By Agence France-presse (China Daily) Updated: 2017-04-13 06:52

WASHINGTON - His life may have inspired the landmark novel Uncle Tom's Cabin but 150 years after the abolition of slavery in the United States, Josiah Henson remains a controversial figure, and efforts to turn his onetime home outside Washington into a museum are slow at best.

In Rockville, now a swanky suburb of the US capital, all that remains of the tobacco and wheat plantation where Henson once worked is a wooden house with a small, single-room attachment.

The cabin is not specifically where Henson lived - its construction came long after he left - but it resembles the hut he described in his 1849 autobiography, The Life of Josiah Henson, Formerly a Slave.

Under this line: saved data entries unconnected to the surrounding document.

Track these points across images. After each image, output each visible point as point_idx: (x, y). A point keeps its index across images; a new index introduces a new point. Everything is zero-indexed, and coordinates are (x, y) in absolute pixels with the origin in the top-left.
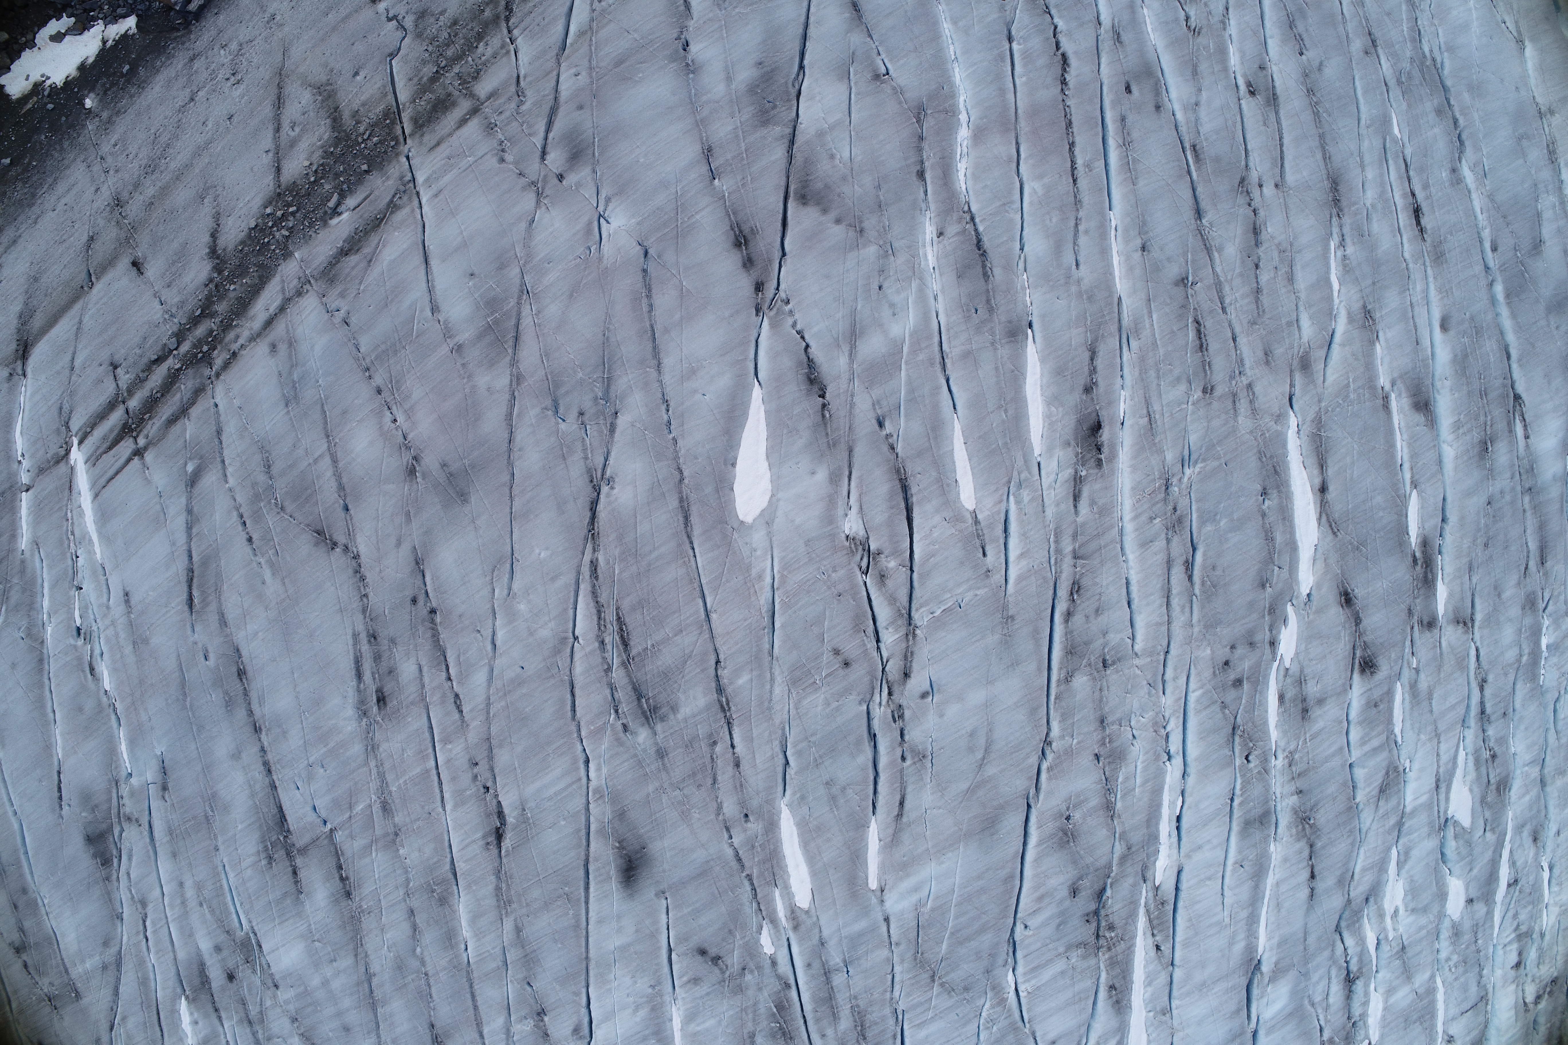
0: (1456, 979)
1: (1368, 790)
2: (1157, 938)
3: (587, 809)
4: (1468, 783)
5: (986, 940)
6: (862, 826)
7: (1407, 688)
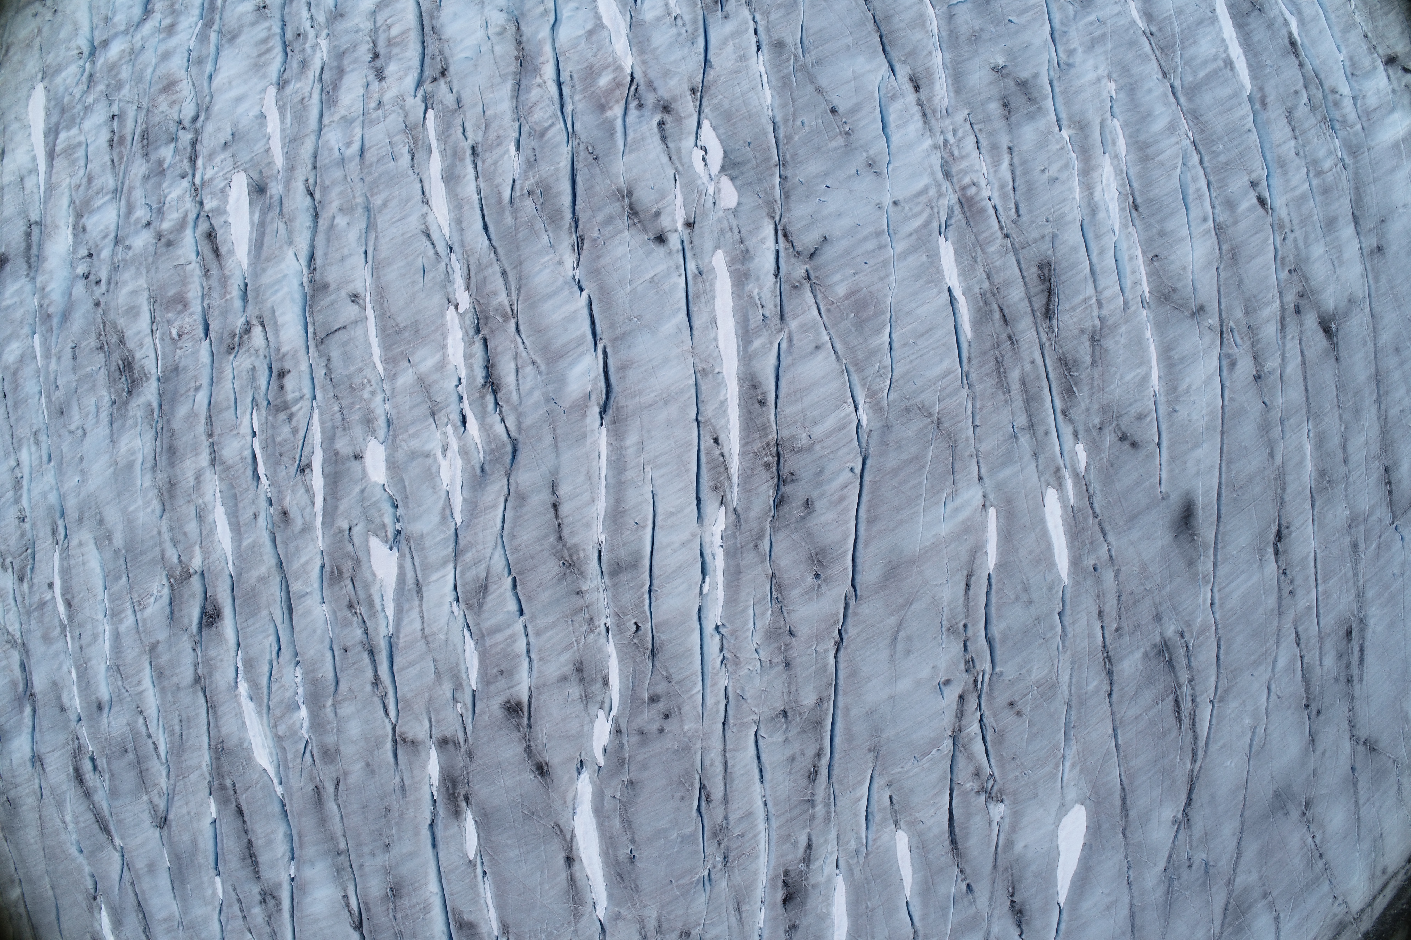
0: (361, 370)
1: (502, 590)
2: (719, 452)
3: (1215, 565)
4: (378, 582)
5: (892, 461)
6: (1001, 566)
7: (465, 684)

Archaeologists working with authorities in Maryland's Montgomery County - who bought the plantation house in 2006 and plan to develop the site in the next years to allow regular guest visits - discovered traces of a kitchen below.

Henson may have slept there for time to time during his 30 years on Isaac Riley's plantation, where he joined his mother at age 5 in 1795, and experts hope they can use the traces to reconstruct his actual dwelling.

Author Harriet Beecher Stowe used Henson's autobiography as the basis for Uncle Tom's Cabin, her 1852 novel that was one of the best-selling books of the 19th century.

Shirl Spicer, museum manager for Montgomery County parks, plans to showcase editions of both Henson's book and Uncle Tom's Cabin at the site.

But she says the museum will not be ready for about five years, due to a lack of funding.

Honoring Henson is still a sensitive topic, especially among African Americans, some of whom think that he "betrayed his race to obey his white master," Spicer said.

Spicer said that even Henson's descendants, who came to the park a few years ago, said they had "always been ashamed of him.'"

In 1825, Riley had Henson take some of his slaves to his brother's farm in Kentucky to keep them away from creditors. Henson obeyed, even though he could have escaped during the long journey on foot.

Henson returned with his meager savings and tried - but failed - to buy his freedom.

"He felt the only honest way to achieve freedom was to buy it," said historian Jamie Kuhns.

Montgomery County officials hope to rehabilitate Henson.

"We have to introduce the real man to everyone, the hero behind the fictional character," Spicer said.